Mit welchem Ernste und mit welchem Verantwortungsgefühl in diesem Parlament das Wohnungsproblem behandelt wird, kann man am besten an folgender Tatsache erkennen: die èechischen Agrarier haben jetzt während der Beratung im Plenum Abänderungsanträge gestellt und bemühen sich, die Annahme derselben durchzusetzen. Angeblich soll aber die Aussicht der Agrarier auf Erfolg sehr gering sein. Der Vertreter einer sozialistischen Partei erklärte, daß die soz ialistischen Parteien die meisten dieser Abänderungsanträge ohne weiters annehmen könnten, aber jetzt sei das noch nicht notwendig und auch nicht ratsam. Das ist wohl der Gipfel des Zynismus, mit welchem hier Parteischacher getrieben wird.

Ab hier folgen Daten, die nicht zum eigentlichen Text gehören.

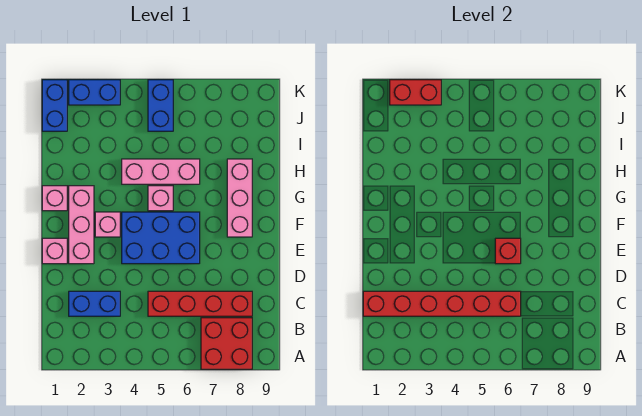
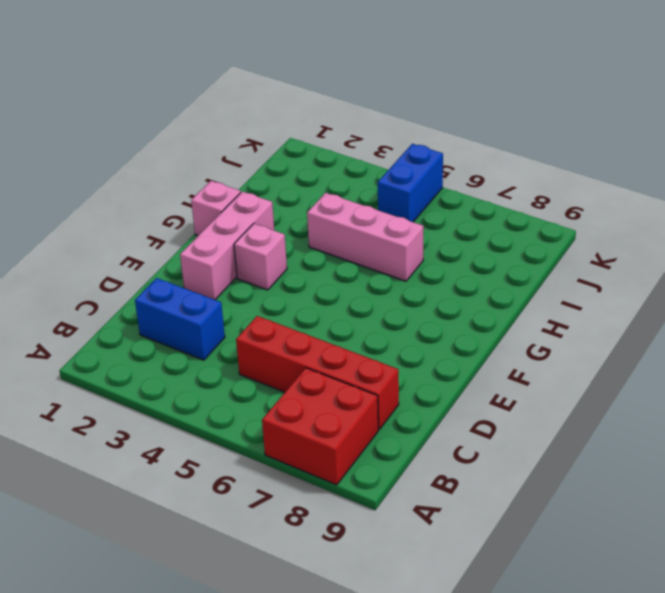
none -> pink brick E1 level 1
none -> blue brick E4:F6 level 1
none -> pink brick F8:H8 level 1

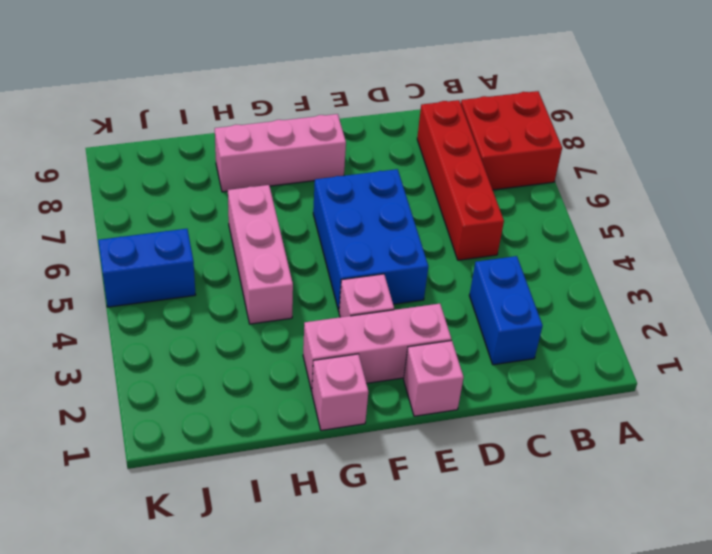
none -> pink brick G5 level 1
none -> blue brick J1:K1 level 1
none -> blue brick K2:K3 level 1

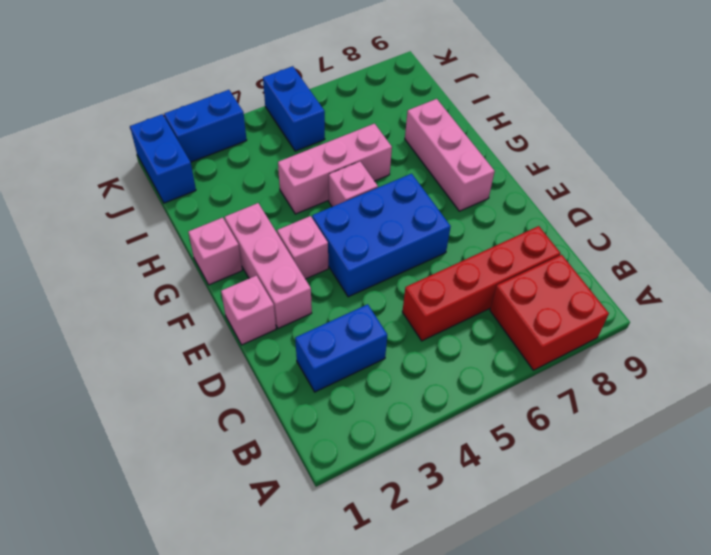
none -> red brick C1:C6 level 2
none -> red brick E6 level 2
none -> red brick K2:K3 level 2

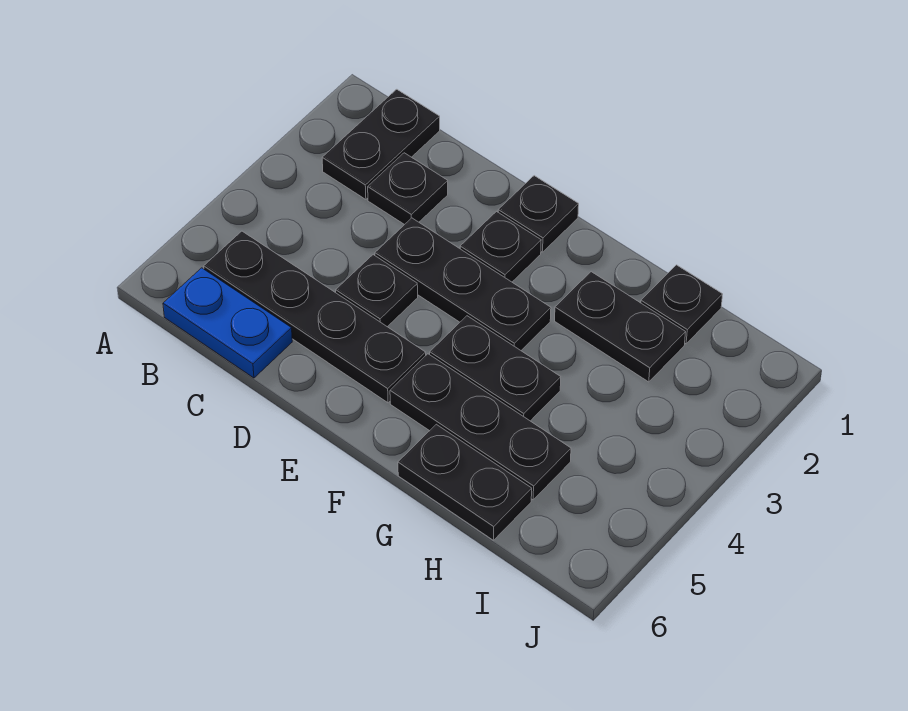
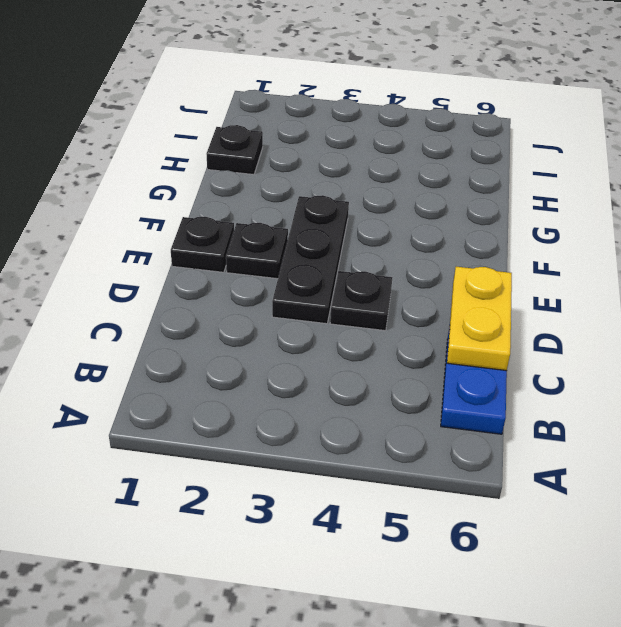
yellow plate C6:D6 level 2 -> none
none -> black plate B1:B2 level 1
none -> black plate B5:E5 level 1
none -> black plate C2 level 1

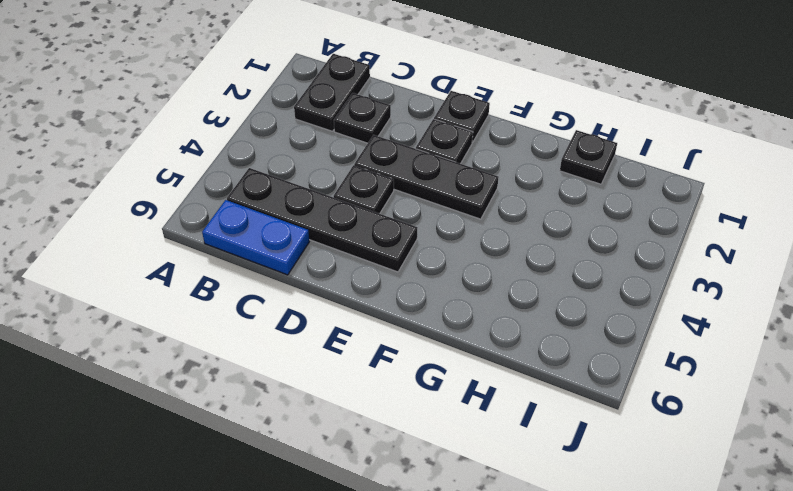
none -> black plate F4:G4 level 1
none -> black plate F5:H5 level 1
none -> black plate G2:H2 level 1

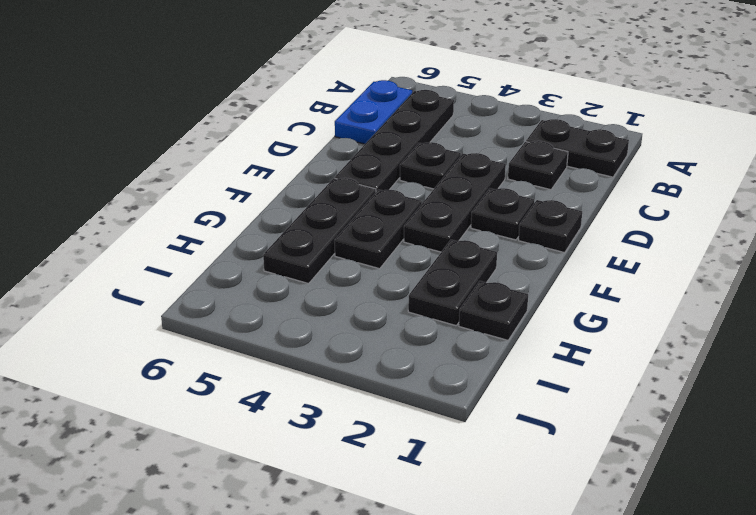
none -> black plate G6:H6 level 1

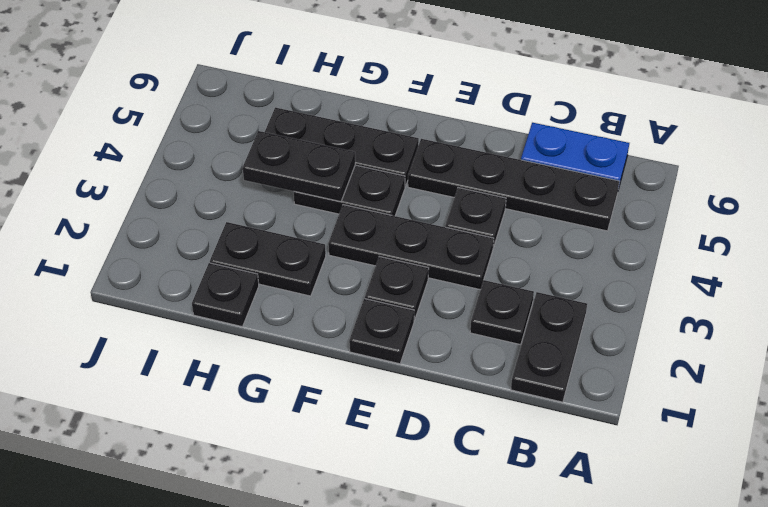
black plate G4:H4 level 2 -> black plate G6:H6 level 1

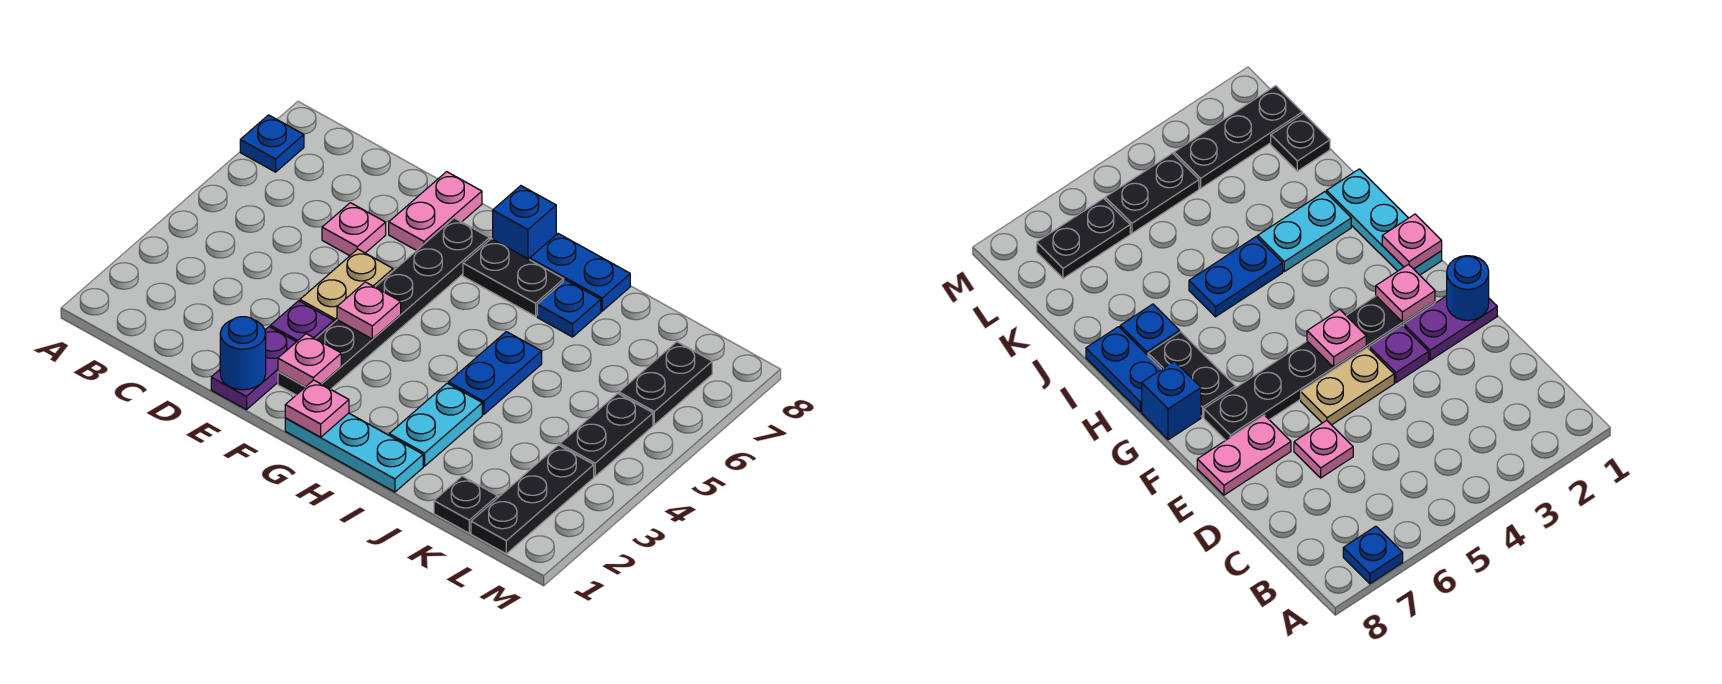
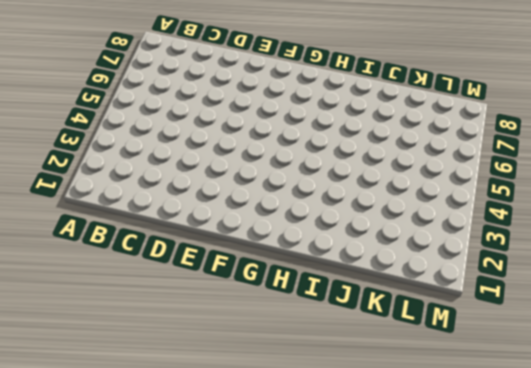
none -> blue plate A7 level 1
none -> pink plate D6 level 1
none -> purple plate E1:E2 level 1

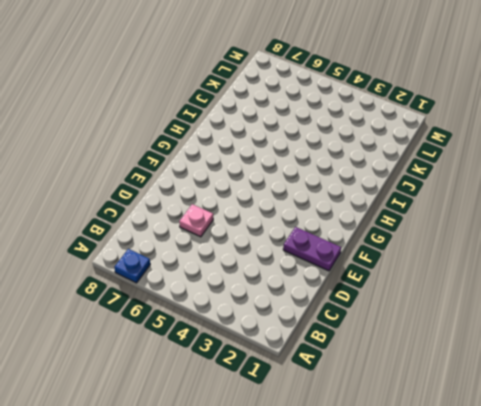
none -> purple plate E3 level 1
none -> tan plate E4:E5 level 1
none -> pink plate E7:E8 level 1

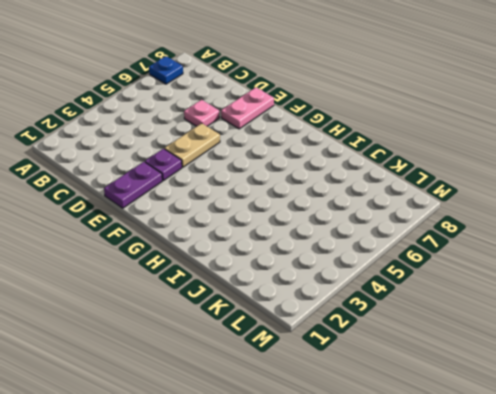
none -> black plate F2:F7 level 1
none -> cyan plate G1:I1 level 1
none -> black plate G7:H7 level 1

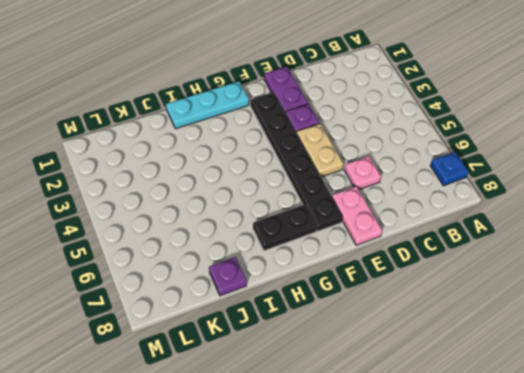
purple plate J8 level 1 -> none
none -> blue brick G8 level 1
none -> blue plate H8:I8 level 1
none -> cyan plate I2:I3 level 1

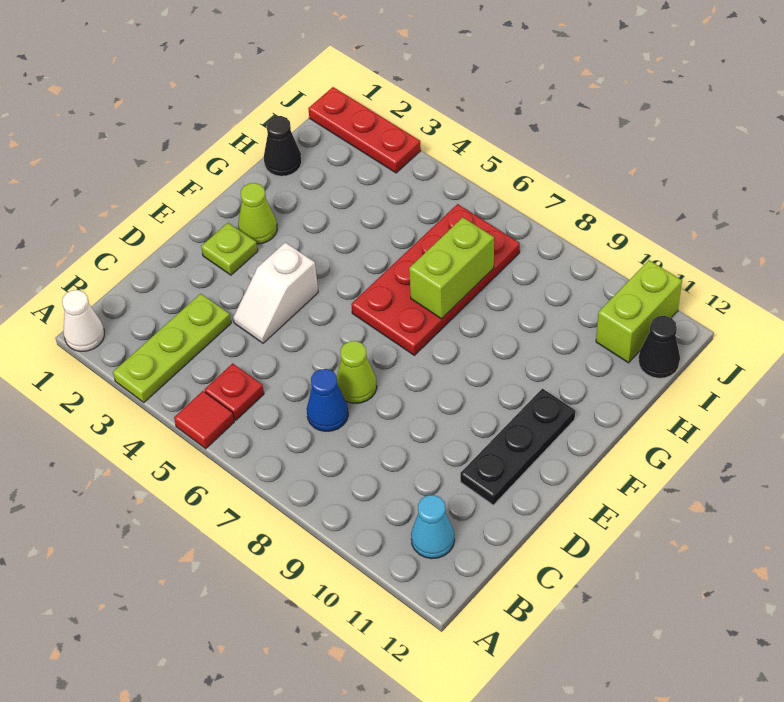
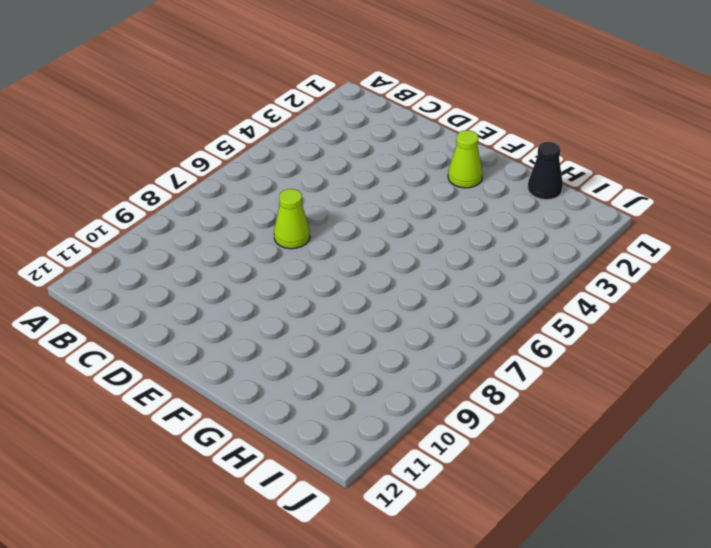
none -> white cone A1 level 1
none -> lime plate A3:C3 level 1
none -> red tile A5 level 1

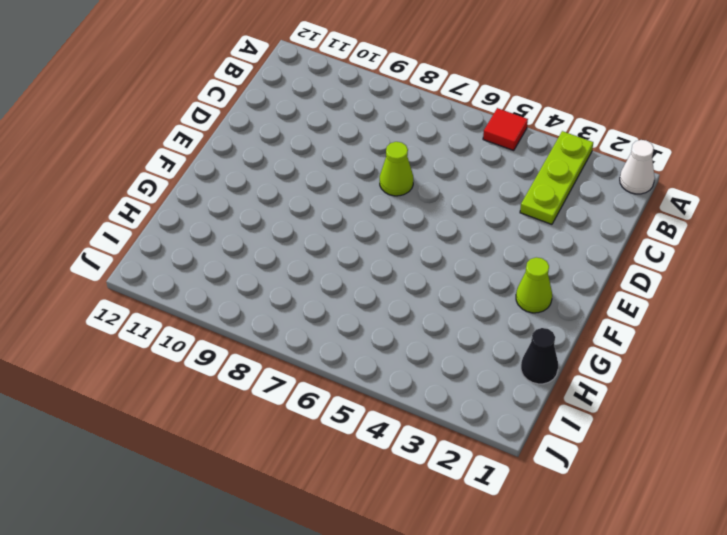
none -> red plate B5 level 1
none -> cyan cone B11 level 1
none -> blue cone C7 level 1

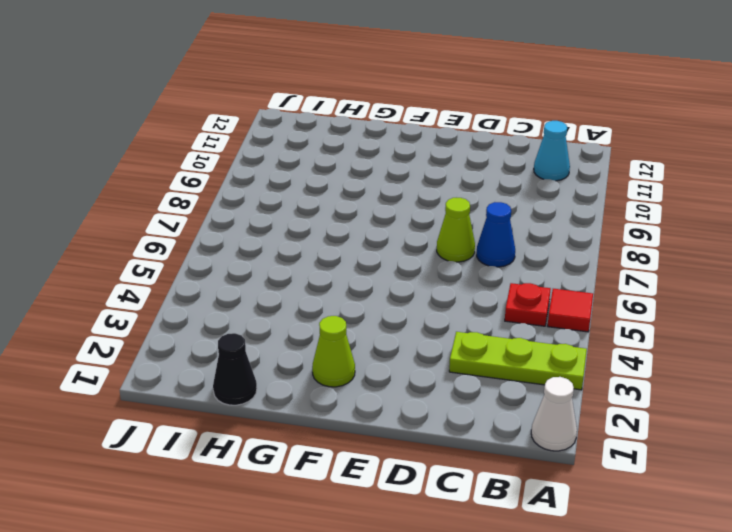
none -> white slope D4:E4 level 1 top E
none -> black plate D11:F11 level 1
none -> lime plate E2 level 1

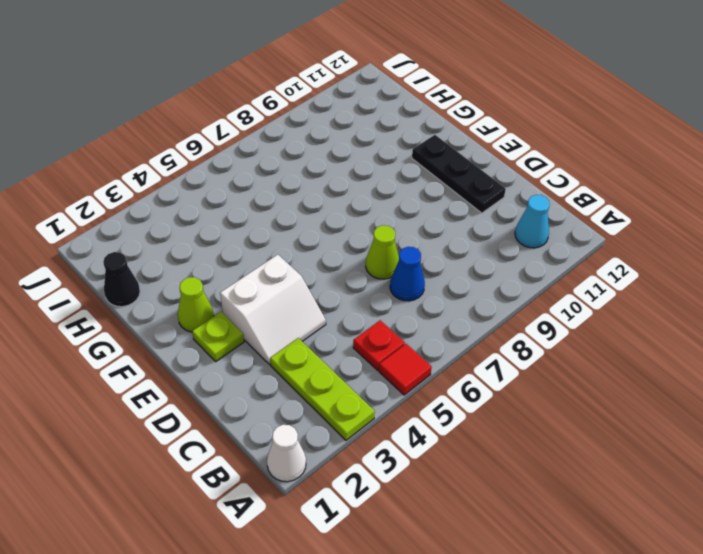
white slope D3:E4 level 1 top E -> white slope D4:E4 level 1 top E
none -> red plate F6:I7 level 1
none -> lime brick I11:J11 level 1
none -> black cone I12 level 1

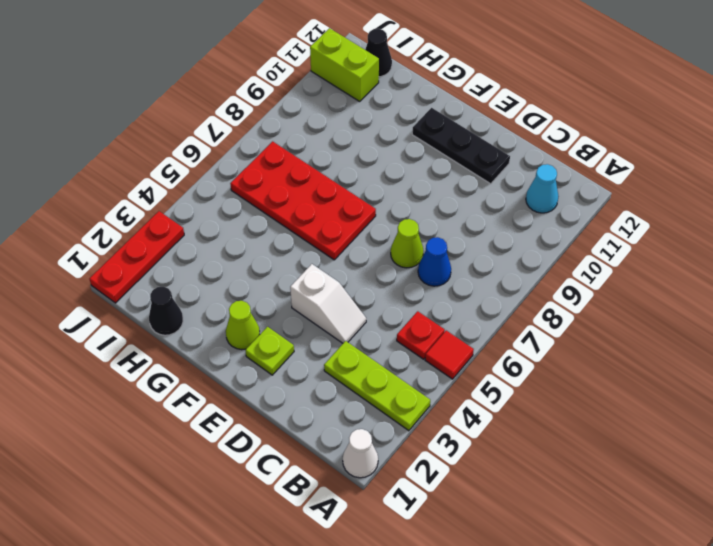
none -> lime brick G7:H7 level 2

Die Behandlung der Wohnungsfrage ist nur ein Glied in der Kette der gänzlich verfehlten Wirtschafts und Sozialpolitik in diesem Staate. Der Bauer, der jetzt schwer kämpfen muß um den bescheidensten Ertrag seiner Arbeit, wird von den anderen Ständen und Klassen als der agrarische Wucherer und Ausbeuter bekämpft, der Handelsund Gewerbetreibende wird vernadert, weil er die Schuld daran trägt, daß die Preise nicht sinken, dem Festbesoldeten wird die kleinste Gehaltserhöhung geneidet, der Arbeitgeber ist nur noch der blutrünstigste Aussauger der Arbeitnehmer, jeder Hausherr ist ein geborener Verbrecher. Und so was nennt sich Volksgemeinschaft. Das ist das Ergebnis der Standes und Klassenpolitik. Aus diesem Sumpfe können das Volk nur noch echte und wahre Volksparteien herausführen.
In diesem Sinne wird auch die
Deutsche Nationalpartei den Kampf gegen das hier herrschende System
bis zu dessen Zusammenbruch führen. (Potlesk.)